Sabtu, 27 September 2025 08:54 WIB

Kasus Kredit Fiktif: Polda Bengkulu Tahan Pimpinan Bank dan Dua Staf, Ini Modusnya!

Bengkulu, Ngenelo.net, – Kasus kredit fiktif kembali mencuat di Bengkulu. Pimpinan bank bersama dua stafnya resmi di tahan setelah di duga terlibat dalam praktik korupsi perbankan. Akibat perbuatan mereka, negara harus menanggung kerugian hingga Rp 3,5 miliar.

Kabid Humas Polda Bengkulu Kombes Andy Pramudya Wardana memastikan penahanan terhadap ketiga tersangka dilakukan di lokasi berbeda.

Dua orang di tahan di ruang tahanan Polda Bengkulu, sedangkan satu orang lainnya berada di Lapas Kelas II Bengkulu.

“Ketiga tersangka kita tahan. Dua di tahanan Mapolda Bengkulu, satu lagi di Lapas,” kata Andy, di kutip dari laman tribratanews, Senin (22/9/2025).

Peran Tersangka dalam Kasus Kredit Fiktif

Sementara, Kasubdit Tipidkor Kompol Muhammad Syahir Fuad Rangkuti mengungkapkan detail peran setiap tersangka. Ketiganya terlibat aktif dalam memuluskan Kasus Kredit Fiktif yang menyeret nama Bank Bengkulu Cabang Pembantu Topos, Kabupaten Lebong.
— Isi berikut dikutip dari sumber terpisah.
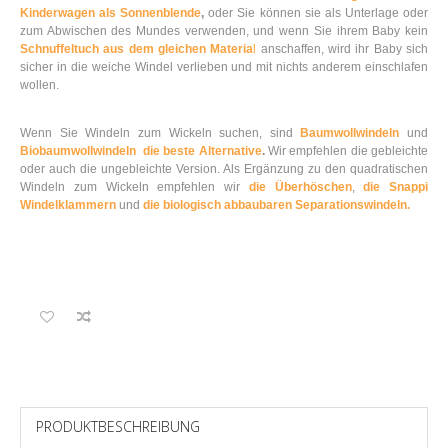
Kinderwagen als Sonnenblende
,
oder Sie können sie als Unterlage oder
zum Abwischen des Mundes verwenden, und wenn Sie ihrem Baby kein
Schnuffeltuch aus dem gleichen Materia
l
anschaffen, wird ihr Baby sich
sicher in die weiche Windel verlieben und mit nichts anderem einschlafen
wollen.
Wenn Sie Windeln zum Wickeln suchen, sind
Baumwollwindeln
und
Biobaumwollwindeln die beste Alternative
.
Wir empfehlen die gebleichte
oder auch die ungebleichte Version. Als Ergänzung zu den quadratischen
Windeln zum Wickeln empfehlen wir
die Überhöschen
,
die Snappi
Windelklammern
und
die biologisch abbaubaren Separationswindeln.
PRODUKTBESCHREIBUNG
“DS account officer kredit komersil Bank Bengkulu Kantor Cabang Pembantu Topos dan RW teller. Kemudian FP ini Pimpinan Cabang Pembantu KCP Bank Bengkulu Topos, Lebong,” jelas Syahir.

Mereka di sebut bersekongkol menjalankan modus kejahatan keuangan yang merugikan negara. Dari hasil penyelidikan, ada tiga pola fraud yang dipakai para pelaku dalam Kasus Kredit Fiktif tersebut.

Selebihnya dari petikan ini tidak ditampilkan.